Incerteza quanto ao efeito sobre o déficit atual e futuro dos dispêndios públicos necessários para viabilizar os ajustamentos que estão ocorrendo e deverão ocorrer no sistema bancário oficial (federal e estadual) e privado.
Incerteza quanto ao verdadeiro tamanho dos passivos contingentes do setor público que deverão significar pressões sobre as contas governamentais; incerteza quanto à intensidade e velocidade das reformas administrativa, previdenciária e fiscal etc.
Em suma, uma queda mais rápida na taxa de juros, para ser sustentável, tem de estar coerente com os fundamentos econômicos do programa de estabilização, principalmente na sua dimensão fiscal. A incerteza sobre a solidez das contas públicas só recomenda cautela na condução da política monetária.
Em segundo lugar, embora o Banco Central tenha razoável controle sobre a taxa nominal de juros no overnight, uma redução desta última não significa necessariamente uma diminuição no custo real dos empréstimos ao setor privado, que é a variável relevante para as decisões empresariais.

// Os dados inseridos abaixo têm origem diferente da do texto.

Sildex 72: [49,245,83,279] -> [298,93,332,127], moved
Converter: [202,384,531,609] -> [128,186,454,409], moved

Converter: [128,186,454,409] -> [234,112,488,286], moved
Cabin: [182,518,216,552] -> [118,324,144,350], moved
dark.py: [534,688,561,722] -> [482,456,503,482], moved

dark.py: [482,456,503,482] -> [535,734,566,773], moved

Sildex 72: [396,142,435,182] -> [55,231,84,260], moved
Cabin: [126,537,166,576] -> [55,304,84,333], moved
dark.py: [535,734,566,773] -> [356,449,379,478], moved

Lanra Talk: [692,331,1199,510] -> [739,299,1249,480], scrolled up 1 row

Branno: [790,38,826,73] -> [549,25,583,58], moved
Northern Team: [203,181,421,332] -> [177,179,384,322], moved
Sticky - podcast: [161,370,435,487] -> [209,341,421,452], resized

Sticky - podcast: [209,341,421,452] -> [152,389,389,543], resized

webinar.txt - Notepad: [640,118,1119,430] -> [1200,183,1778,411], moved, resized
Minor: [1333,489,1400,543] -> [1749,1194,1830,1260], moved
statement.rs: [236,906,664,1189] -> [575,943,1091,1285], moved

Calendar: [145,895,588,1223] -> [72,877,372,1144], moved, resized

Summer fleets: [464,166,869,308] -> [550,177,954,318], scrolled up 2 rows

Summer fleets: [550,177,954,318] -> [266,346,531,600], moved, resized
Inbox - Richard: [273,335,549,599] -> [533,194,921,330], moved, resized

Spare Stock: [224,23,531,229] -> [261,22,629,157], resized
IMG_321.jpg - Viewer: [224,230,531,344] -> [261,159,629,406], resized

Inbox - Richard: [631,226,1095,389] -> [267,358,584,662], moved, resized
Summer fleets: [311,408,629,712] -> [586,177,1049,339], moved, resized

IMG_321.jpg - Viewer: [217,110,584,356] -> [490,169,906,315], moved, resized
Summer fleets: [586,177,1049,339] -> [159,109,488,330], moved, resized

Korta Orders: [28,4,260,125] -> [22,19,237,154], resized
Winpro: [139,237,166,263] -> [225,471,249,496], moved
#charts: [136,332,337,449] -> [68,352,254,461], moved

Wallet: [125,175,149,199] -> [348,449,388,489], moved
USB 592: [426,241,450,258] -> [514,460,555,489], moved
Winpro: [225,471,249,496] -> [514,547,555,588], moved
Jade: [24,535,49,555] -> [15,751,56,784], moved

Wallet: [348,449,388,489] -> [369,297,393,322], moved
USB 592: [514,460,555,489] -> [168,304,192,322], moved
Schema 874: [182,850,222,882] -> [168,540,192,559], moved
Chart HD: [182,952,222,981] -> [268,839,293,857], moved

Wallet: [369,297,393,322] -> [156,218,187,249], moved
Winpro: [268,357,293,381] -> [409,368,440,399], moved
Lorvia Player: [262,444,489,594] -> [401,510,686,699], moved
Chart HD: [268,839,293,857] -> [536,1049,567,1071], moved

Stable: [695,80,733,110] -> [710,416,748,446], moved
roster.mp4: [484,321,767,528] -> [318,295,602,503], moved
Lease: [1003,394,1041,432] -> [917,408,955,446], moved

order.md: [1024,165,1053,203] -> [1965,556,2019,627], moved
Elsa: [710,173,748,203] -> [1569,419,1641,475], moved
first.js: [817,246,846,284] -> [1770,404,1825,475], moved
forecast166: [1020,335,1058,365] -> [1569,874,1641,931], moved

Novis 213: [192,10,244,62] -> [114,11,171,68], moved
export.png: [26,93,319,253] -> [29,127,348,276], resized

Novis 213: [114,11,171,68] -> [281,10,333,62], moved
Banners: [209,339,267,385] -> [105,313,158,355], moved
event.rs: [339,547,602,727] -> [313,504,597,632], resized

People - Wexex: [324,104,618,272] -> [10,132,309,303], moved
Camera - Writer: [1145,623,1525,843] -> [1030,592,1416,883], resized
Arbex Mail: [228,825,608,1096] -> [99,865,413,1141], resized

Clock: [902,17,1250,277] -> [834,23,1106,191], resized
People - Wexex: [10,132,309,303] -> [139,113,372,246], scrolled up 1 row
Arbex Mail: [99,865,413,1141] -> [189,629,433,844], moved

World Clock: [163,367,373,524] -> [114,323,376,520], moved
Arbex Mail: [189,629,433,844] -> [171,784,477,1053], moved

Esse custo depende da inflação esperada, da cunha fiscal e dos níveis dos depósitos compulsórios. Além disso, um de seus componentes mais importantes é o prêmio para o risco de crédito, que depende muito mais da percepção dos banqueiros sobre o risco de inadimplência potencial do tomador do que de decisões do Banco Central sobre o nível de juros.
Finalmente, decisões sobre taxa de juros têm um efeito imediato sobre a taxa de câmbio, dada a estreita relação entre os mercados monetário e cambial.
As trajetórias das duas variáveis não são independentes. Com a relativa flexibilidade cambial, embutida no regime de bandas cambiais, ganhou-se maior liberdade para a política monetária.
Mas há que se reconhecer os limites de atuação para ambos os instrumentos, câmbio e juros. Aqui também, como em outras áreas da política econômica, coordenação é a palavra-chave. Movimentos erráticos em qualquer uma delas devem ser evitados, pois são facilmente exacerbados pela própria natureza desses mercados.
Propostas bem-intencionadas de redução rápida de juros, para favorecer o crescimento econômico, têm de levar em conta restrições macroeconômicas. Ao não fazê-lo, podem apenas produzir mais inflação e, infelizmente, menor crescimento.